Ho lasciato la porta aperta: entra un gatto. Sono dietro il bancone e seguo con gli occhi i suoi movimenti. È brutto: scarno, rognoso e con pochissimi peli. Non ho voglia d’alzarmi, mi limito a gesticolare rumorosamente. S’acquatta indifferente sotto uno scaffale vuoto. Lo lascio dormire. Entra un uomo. Mi chiede, come ogni lunedì, una busta e due fogli. “Uno per la bozza,” mi dice, “così, oltre a mandare una lettera pulita, posso archiviare tutto quello che scrivo. Andare a vedere cosa ho scritto un anno fa.” Annuisco, niente di nuovo. Lascia il negozio, cammina nel tripudio della polvere.

Affiora mia sorella, così: mi lascio travolgere. La guardo mentre s’avvicina, mentre s’allontana; la guardo: m’avvicino, m’allontano. È da qualche anno che mia sorella non torna. Perlustro l’attesa: costruisco e distruggo. Il cane del mio vicino di casa passa davanti alla porta. Si ferma. S’accorge del gatto sotto lo scaffale che gli soffia contro. Comincia l’inseguimento nel mio negozio: m’alzo furibondo e scalcio. Prendo la scarpa destra e la scaravento nel vuoto. La lite si trascina in strada, per altri luoghi.

All’ora di pranzo ho fame: chiudo e mi dirigo verso l’osteria. Incontro il macellaio: anche lui sta andando a mangiare. Camminiamo insieme. Penso alla carne, al sangue, alle lame imbrattate che squartano. Tu sì che fai un bel lavoro, gli dico. Altro che carta e matite. “Ma ci vuole il fisico”, mi dice, prendendomi per la spalla. Credi che non l’avrei? “Anch’io non potrei fare il tuo lavoro”, conclude. Continuiamo in silenzio, ma lui sorride.
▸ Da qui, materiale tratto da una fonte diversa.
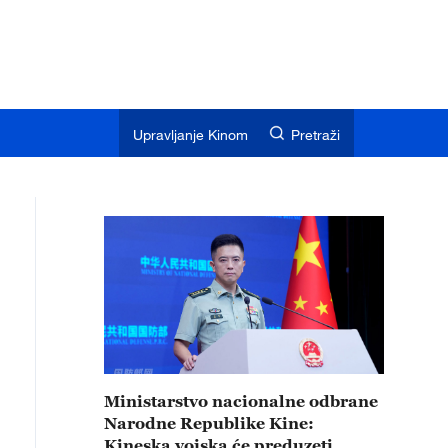
Upravljanje Kinom
Pretraži
Ministarstvo nacionalne odbrane
Narodne Republike Kine:
Kineska vojska će preduzeti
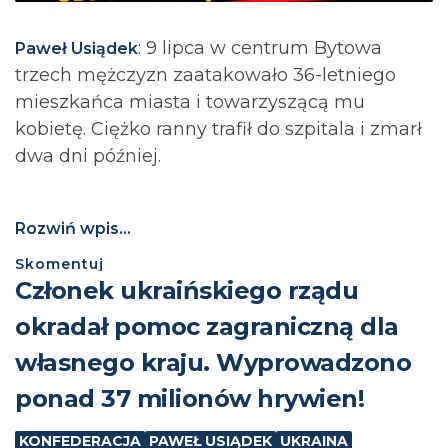
: 9 lipca w centrum Bytowa
Paweł Usiądek
trzech mężczyzn zaatakowało 36-letniego
mieszkańca miasta i towarzyszącą mu
kobietę. Ciężko ranny trafił do szpitala i zmarł
dwa dni później.
Rozwiń wpis...
Skomentuj
Członek ukraińskiego rządu
okradał pomoc zagraniczną dla
własnego kraju. Wyprowadzono
ponad 37 milionów hrywien!
KONFEDERACJA
PAWEŁ USIĄDEK
UKRAINA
All’entrata dell’osteria sono trattenuto - io solo - per la maglia. “Non c’è niente, ti dico: niente di un bel limpido niente”. Cerco di divincolarmi, replico al Matto di lasciarmi in pace, di tacere. “Nemmeno questo puoi evitare: niente”. Lo spingo facendolo cadere. Lo avvilisco. Fa per andare, poi si gira e mi tira un sasso. Mi colpisce la coscia. “Niente, niente”, canterella. Lo guardo allontanarsi. Inalberarsi, mentre affondo.


(Vedo la nebbia, la nebbia, tanta nebbia. Perdo il mio tempo così, ma è tout écrit là-haut. Spero di svelarmi, un giorno, di carpirmi. Spero di avere una sorella e vorrei anche un giardino, pieno di verdi festanti. Un rastrello per le foglie: le vipere mangeranno i topi e io sarò pronto. Scriverò un romanzo epico dove serpenti e roditori si combattono. Scriverò e scriverò così tanto che mi sembrerà d’averlo fatto io, d’averlo prodotto, d’essermi scritto io stesso scrivente. Potrei a quel punto correre libero, potrei vivere e morire in un solo suono: bang, per esempio. Mi capiresti, mi capiresti. Il salotto è affollato, l’occhio ci sbrana.)